**EXERCISE INPUT**
__________

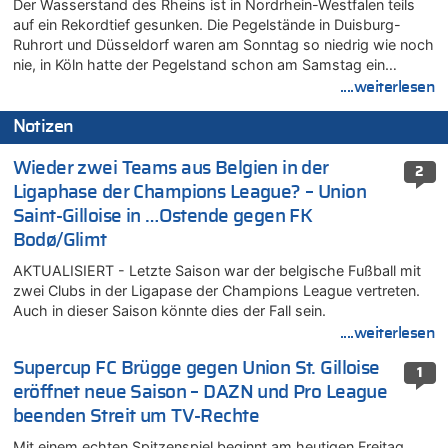
Der Wasserstand des Rheins ist in Nordrhein-Westfalen teils
auf ein Rekordtief gesunken. Die Pegelstände in Duisburg-
Ruhrort und Düsseldorf waren am Sonntag so niedrig wie noch
nie, in Köln hatte der Pegelstand schon am Samstag ein…
....weiterlesen
Notizen
Wieder zwei Teams aus Belgien in der
2
Ligaphase der Champions League? – Union
Saint-Gilloise in …Ostende gegen FK
Bodø/Glimt
AKTUALISIERT - Letzte Saison war der belgische Fußball mit
zwei Clubs in der Ligapase der Champions League vertreten.
Auch in dieser Saison könnte dies der Fall sein.
....weiterlesen
Supercup FC Brügge gegen Union St. Gilloise
1
eröffnet neue Saison – DAZN und Pro League
beenden Streit um TV-Rechte
Mit einem echten Spitzenspiel beginnt am heutigen Freitag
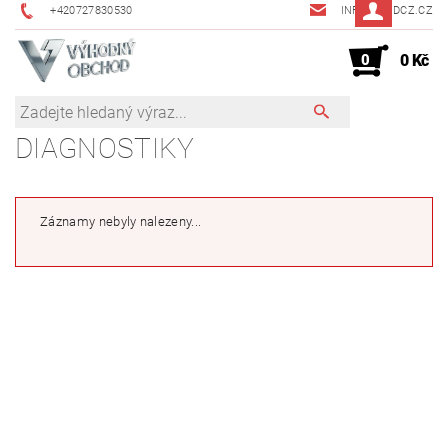
+420727830530
INFO@JMDCZ.CZ
0
0 Kč
DIAGNOSTIKY
Záznamy nebyly nalezeny...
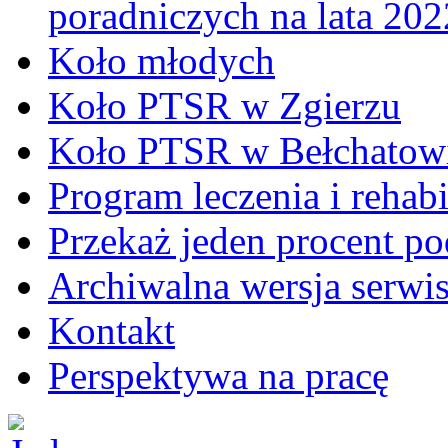
poradniczych na lata 20
Koło młodych
Koło PTSR w Zgierzu
Koło PTSR w Bełchatow
Program leczenia i rehabil
Przekaż jeden procent p
Archiwalna wersja serwi
Kontakt
Perspektywa na pracę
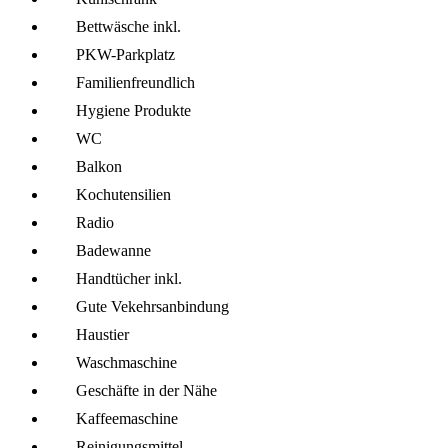
Bettwäsche inkl.
PKW-Parkplatz
Familien­freundlich
Hygiene Produkte
WC
Balkon
Kochutensilien
Radio
Badewanne
Handtücher inkl.
Gute Vekehrsanbindung
Haustier
Wasch­maschine
Geschäfte in der Nähe
Kaffee­maschine
Reinigungsmittel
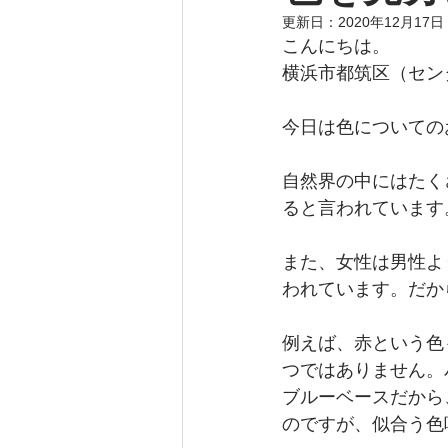
更新日：
2020年12月17日
こんにちは。
横浜市都筑区（セン
今日は色についての
自然界の中にはたく
ると言われています
また、女性は男性よ
われています。だか
例えば、赤という色
つではありません。
ブルーベースだから
のですが、似合う色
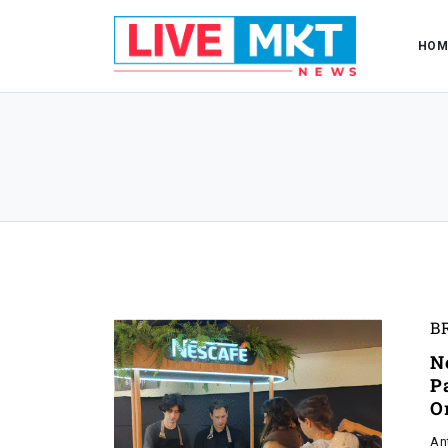
HOM
B
Ne
P
O
An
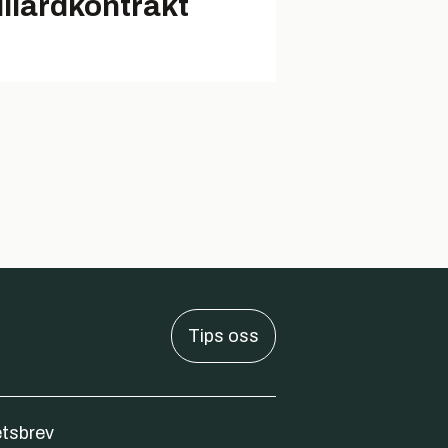
lliardkontrakt
Tips oss
tsbrev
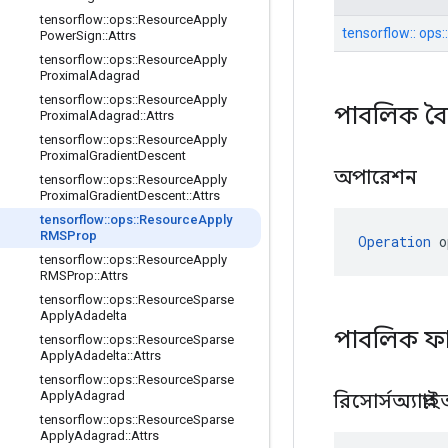
tensorflow
::
ops
::
Resource
Apply
tensorflow:: ops
Power
Sign
::
Attrs
tensorflow
::
ops
::
Resource
Apply
Proximal
Adagrad
tensorflow
::
ops
::
Resource
Apply
পাবলিক বৈশ
Proximal
Adagrad
::
Attrs
tensorflow
::
ops
::
Resource
Apply
Proximal
Gradient
Descent
অপারেশন
tensorflow
::
ops
::
Resource
Apply
Proximal
Gradient
Descent
::
Attrs
tensorflow
::
ops
::
Resource
Apply
RMSProp
Operation
 o
tensorflow
::
ops
::
Resource
Apply
RMSProp
::
Attrs
tensorflow
::
ops
::
Resource
Sparse
Apply
Adadelta
পাবলিক ফ
tensorflow
::
ops
::
Resource
Sparse
Apply
Adadelta
::
Attrs
tensorflow
::
ops
::
Resource
Sparse
Apply
Adagrad
রিসোর্সঅ্যাপ
tensorflow
::
ops
::
Resource
Sparse
Apply
Adagrad
::
Attrs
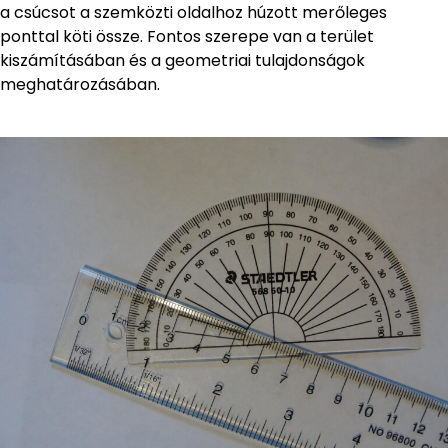
a csúcsot a szemközti oldalhoz húzott merőleges
ponttal köti össze. Fontos szerepe van a terület
kiszámításában és a geometriai tulajdonságok
meghatározásában.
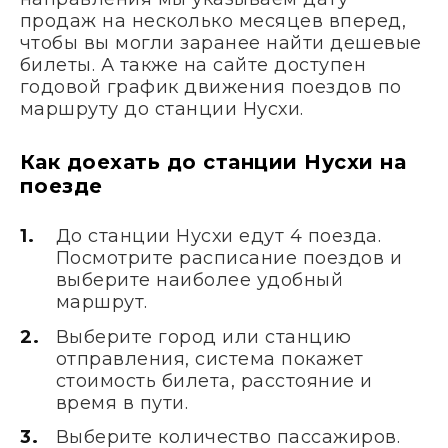
продаж на несколько месяцев вперед,
чтобы вы могли заранее найти дешевые
билеты. А также на сайте доступен
годовой график движения поездов по
маршруту до станции Нусхи.
Как доехать до станции Нусхи на
поезде
До станции Нусхи едут 4 поезда.
Посмотрите расписание поездов и
выберите наиболее удобный
маршрут.
Выберите город или станцию
отправления, система покажет
стоимость билета, расстояние и
время в пути.
Выберите количество пассажиров.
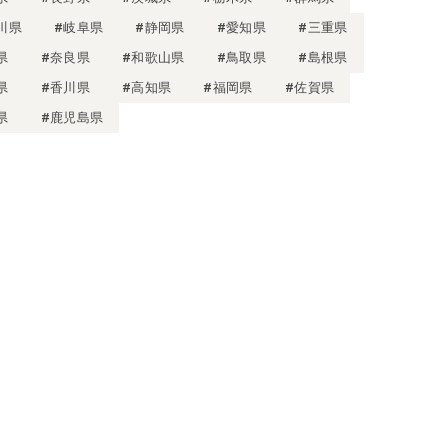
川県
#岐阜県
#静岡県
#愛知県
#三重県
県
#奈良県
#和歌山県
#鳥取県
#島根県
県
#香川県
#高知県
#福岡県
#佐賀県
県
#鹿児島県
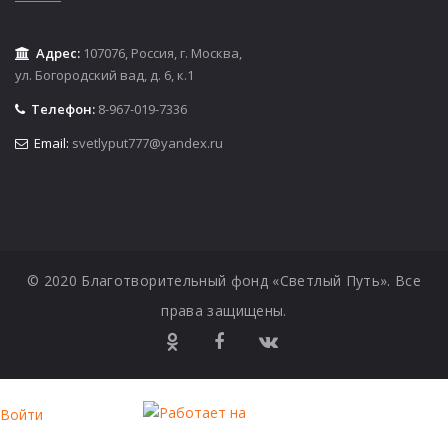
Адрес:
107076, Россия, г. Москва,
ул. Богородский вад, д. 6, к.1
Телефон:
8-967-019-7336
Email:
svetlyput777@yandex.ru
© 2020 Благотворительный фонд «Светлый Путь». Все
права защищены.
Войти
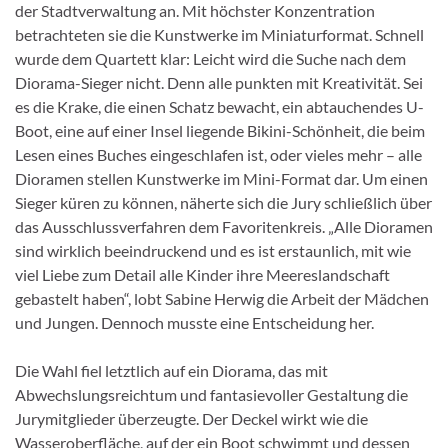
der Stadtverwaltung an. Mit höchster Konzentration
betrachteten sie die Kunstwerke im Miniaturformat. Schnell
wurde dem Quartett klar: Leicht wird die Suche nach dem
Diorama-Sieger nicht. Denn alle punkten mit Kreativität. Sei
es die Krake, die einen Schatz bewacht, ein abtauchendes U-
Boot, eine auf einer Insel liegende Bikini-Schönheit, die beim
Lesen eines Buches eingeschlafen ist, oder vieles mehr – alle
Dioramen stellen Kunstwerke im Mini-Format dar. Um einen
Sieger küren zu können, näherte sich die Jury schließlich über
das Ausschlussverfahren dem Favoritenkreis. „Alle Dioramen
sind wirklich beeindruckend und es ist erstaunlich, mit wie
viel Liebe zum Detail alle Kinder ihre Meereslandschaft
gebastelt haben“, lobt Sabine Herwig die Arbeit der Mädchen
und Jungen. Dennoch musste eine Entscheidung her.
Die Wahl fiel letztlich auf ein Diorama, das mit
Abwechslungsreichtum und fantasievoller Gestaltung die
Jurymitglieder überzeugte. Der Deckel wirkt wie die
Wasseroberfläche, auf der ein Boot schwimmt und dessen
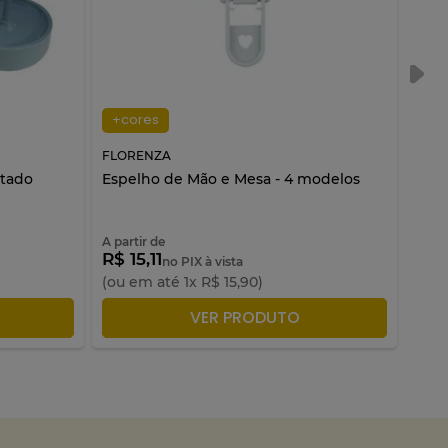
+cores
+c
FLORENZA
FLO
rtado
Espelho de Mão e Mesa - 4 modelos
Espe
A partir de
A par
R$ 15,11
R$ 
no PIX à vista
(ou em até
1
x
R$
15
,
90
)
(ou 
LA
ADICIONAR À SACOLA
VER PRODUTO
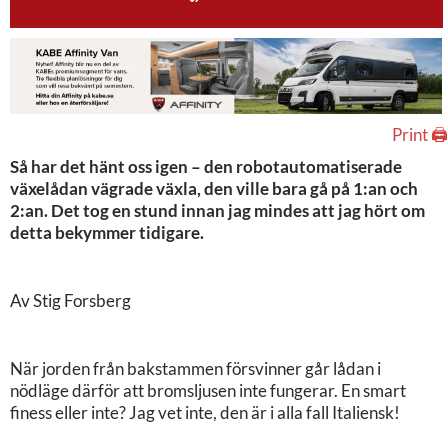
Print 🖨
Så har det hänt oss igen – den robotautomatiserade
växelådan vägrade växla, den ville bara gå på 1:an och
2:an. Det tog en stund innan jag mindes att jag hört om
detta bekymmer tidigare.
Av Stig Forsberg
När jorden från bakstammen försvinner går lådan i
nödläge därför att bromsljusen inte fungerar. En smart
finess eller inte? Jag vet inte, den är i alla fall Italiensk!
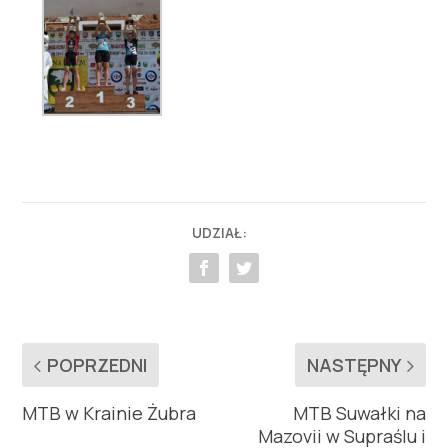
UDZIAŁ:
POPRZEDNI
NASTĘPNY
MTB w Krainie Żubra
MTB Suwałki na
Mazovii w Supraślu i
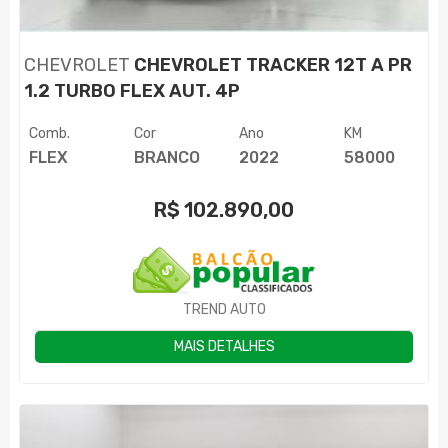
CHEVROLET
CHEVROLET TRACKER 12T A PR
1.2 TURBO FLEX AUT. 4P
Comb.
Cor
Ano
KM
FLEX
BRANCO
2022
58000
R$
102.890,00
TREND AUTO
MAIS DETALHES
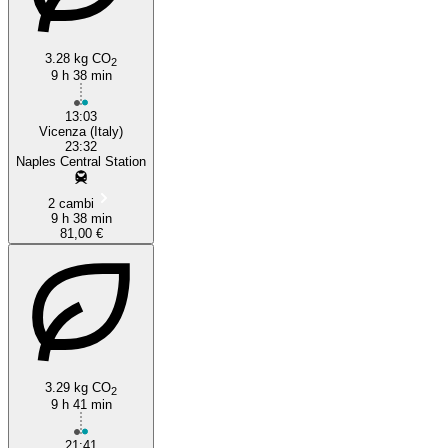
3.28 kg CO
2
9 h 38 min
13:03
Vicenza (Italy)
23:32
Naples Central Station
2 cambi
9 h 38 min
81,00 €
3.29 kg CO
2
9 h 41 min
21:41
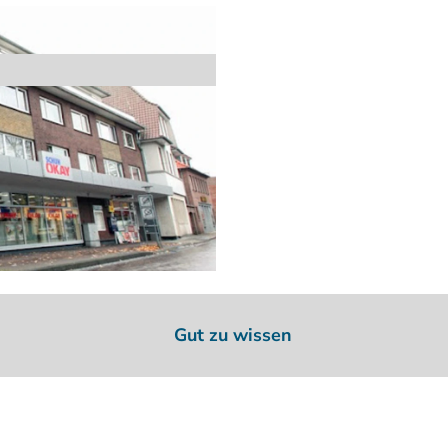
Gut zu wissen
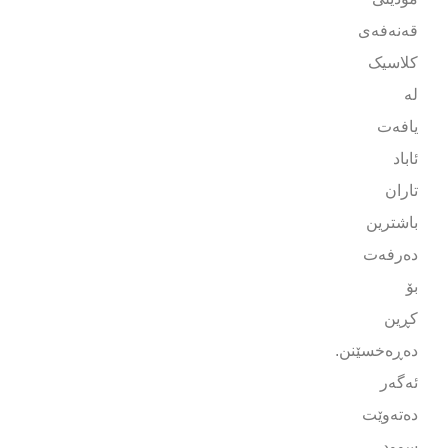
قەنەفەی
کلاسیک
لە
یافەت
ئاباد
تاران
باشترین
دەرفەت
بۆ
کڕین
دەڕەخسێنن.
ئەگەر
دەتەوێت
سوود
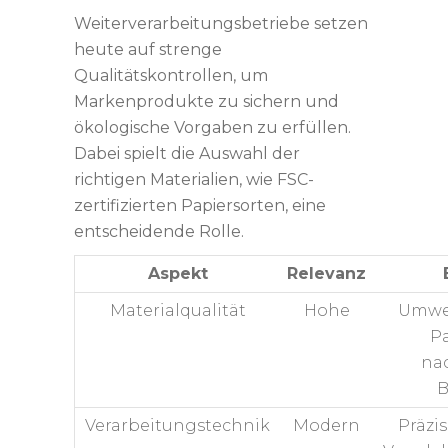
Weiterverarbeitungsbetriebe setzen
heute auf strenge
Qualitätskontrollen, um
Markenprodukte zu sichern und
ökologische Vorgaben zu erfüllen.
Dabei spielt die Auswahl der
richtigen Materialien, wie FSC-
zertifizierten Papiersorten, eine
entscheidende Rolle.
Aspekt
Relevanz
Materialqualität
Hohe
Umwelt
Pa
na
B
Verarbeitungstechnik
Modern
Präzi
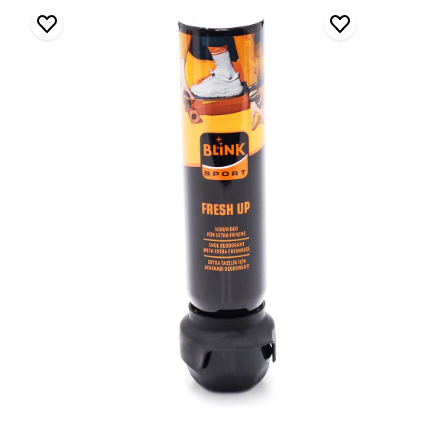
Blink
Naturel
Deodorant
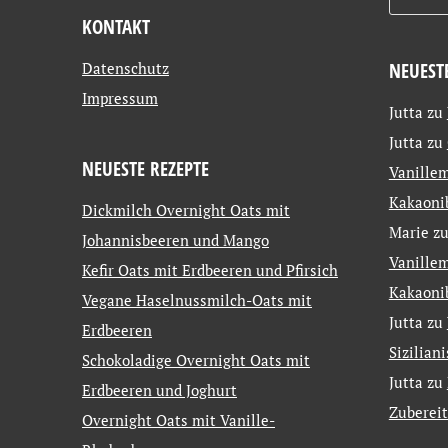
KONTAKT
Datenschutz
NEUEST
Impressum
Jutta
zu
Jutta
zu
NEUESTE REZEPTE
Vanillem
Kakaoni
Dickmilch Overnight Oats mit
Marie
z
Johannisbeeren und Mango
Vanillem
Kefir Oats mit Erdbeeren und Pfirsich
Kakaoni
Vegane Haselnussmilch-Oats mit
Jutta
zu
Erdbeeren
Sizilian
Schokoladige Overnight Oats mit
Jutta
zu
Erdbeeren und Joghurt
Zuberei
Overnight Oats mit Vanille-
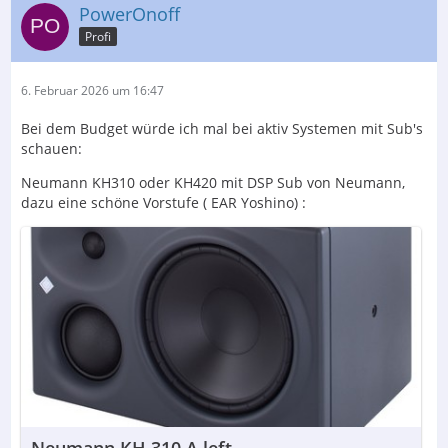
PowerOnoff
Profi
6. Februar 2026 um 16:47
Bei dem Budget würde ich mal bei aktiv Systemen mit Sub's
schauen:
Neumann KH310 oder KH420 mit DSP Sub von Neumann,
dazu eine schöne Vorstufe ( EAR Yoshino) :
Neumann KH 310 A left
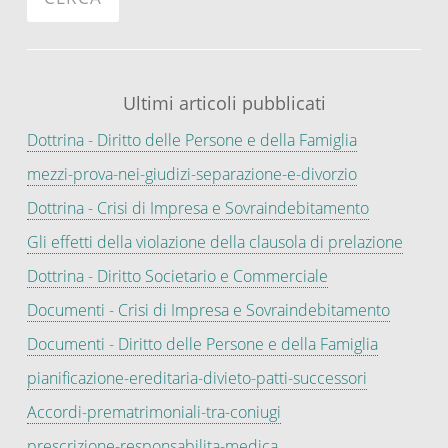
Ultimi articoli pubblicati
Dottrina - Diritto delle Persone e della Famiglia
mezzi-prova-nei-giudizi-separazione-e-divorzio
Dottrina - Crisi di Impresa e Sovraindebitamento
Gli effetti della violazione della clausola di prelazione
Dottrina - Diritto Societario e Commerciale
Documenti - Crisi di Impresa e Sovraindebitamento
Documenti - Diritto delle Persone e della Famiglia
pianificazione-ereditaria-divieto-patti-successori
Accordi-prematrimoniali-tra-coniugi
prescrizione-responsabilita-medica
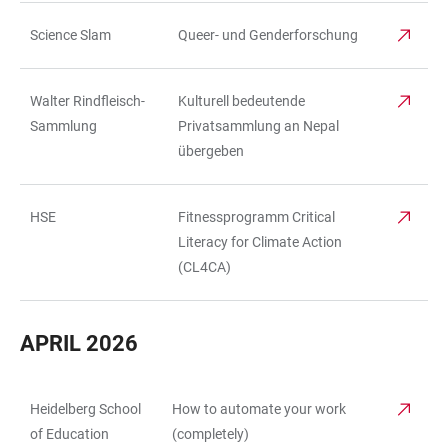
Science Slam
Queer- und Genderforschung
Walter Rindfleisch-
Kulturell bedeutende
Sammlung
Privatsammlung an Nepal
übergeben
HSE
Fitnessprogramm Critical
Literacy for Climate Action
(CL4CA)
APRIL 2026
Heidelberg School
How to automate your work
TABELLE
of Education
(completely)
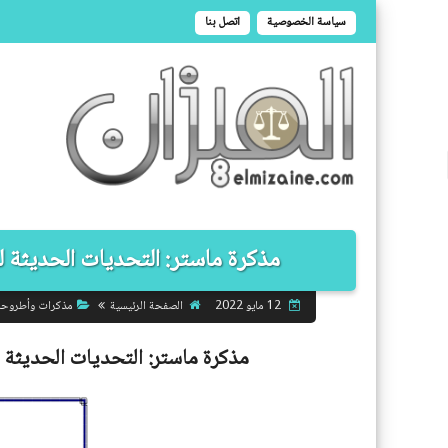
سياسة الخصوصية
اتصل بنا
مذكرة ماستر: التحديات الحديثة لم
الصفحة الرئيسية
مذكرات وأطروح
12 مايو 2022
مذكرة ماستر:
التحديات الحديثة ل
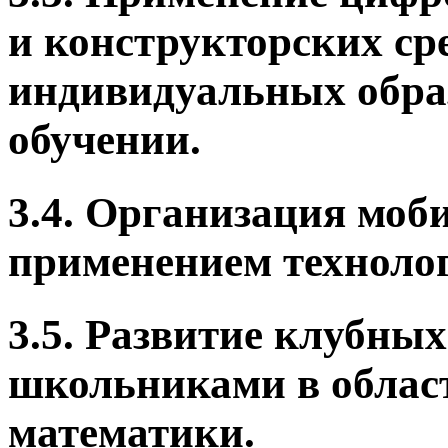
и конструкторских ср
индивидуальных обра
обучении.
3.4. Организация моб
применением техноло
3.5. Развитие клубны
школьниками в облас
математики.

__________

Give again, exactly as written above, every line from the one holding "nödläge därför att" to the one holding "dazu eine schöne", with both ends kept and the pictures left out.

**RESPONSE**
nödläge därför att bromsljusen inte fungerar. En smart
finess eller inte? Jag vet inte, den är i alla fall Italiensk!
UDZIAŁ:
POPRZEDNI
NASTĘPNY
MTB w Krainie Żubra
MTB Suwałki na
Mazovii w Supraślu i
CHEVROLET
CHEVROLET TRACKER 12T A PR
1.2 TURBO FLEX AUT. 4P
Comb.
Cor
Ano
KM
FLEX
BRANCO
2022
58000
R$
102.890,00
TREND AUTO
MAIS DETALHES
3.28 kg CO
2
9 h 38 min
13:03
Vicenza (Italy)
23:32
Naples Central Station
2 cambi
9 h 38 min
81,00 €
3.29 kg CO
2
9 h 41 min
21:41
Gut zu wissen
قەنەفەی
کلاسیک
لە
یافەت
ئاباد
تاران
باشترین
دەرفەت
بۆ
کڕین
دەڕەخسێنن.
ئەگەر
دەتەوێت
سوود
Weiterverarbeitungsbetriebe setzen
heute auf strenge
Qualitätskontrollen, um
Markenprodukte zu sichern und
ökologische Vorgaben zu erfüllen.
Dabei spielt die Auswahl der
richtigen Materialien, wie FSC-
zertifizierten Papiersorten, eine
entscheidende Rolle.
Aspekt
Relevanz
Materialqualität
Hohe
Umwelt
Pa
na
B
Verarbeitungstechnik
Modern
Präzi
Blink
Naturel
Deodorant
KONTAKT
Datenschutz
NEUEST
Impressum
Jutta
zu
Jutta
zu
NEUESTE REZEPTE
Vanillem
Kakaoni
Dickmilch Overnight Oats mit
Marie
z
Johannisbeeren und Mango
Vanillem
Kefir Oats mit Erdbeeren und Pfirsich
Kakaoni
Vegane Haselnussmilch-Oats mit
Jutta
zu
Erdbeeren
Sizilian
Schokoladige Overnight Oats mit
Jutta
zu
Erdbeeren und Joghurt
Zuberei
Overnight Oats mit Vanille-
PowerOnoff
Profi
6. Februar 2026 um 16:47
Bei dem Budget würde ich mal bei aktiv Systemen mit Sub's
schauen:
Neumann KH310 oder KH420 mit DSP Sub von Neumann,
dazu eine schöne Vorstufe ( EAR Yoshino) :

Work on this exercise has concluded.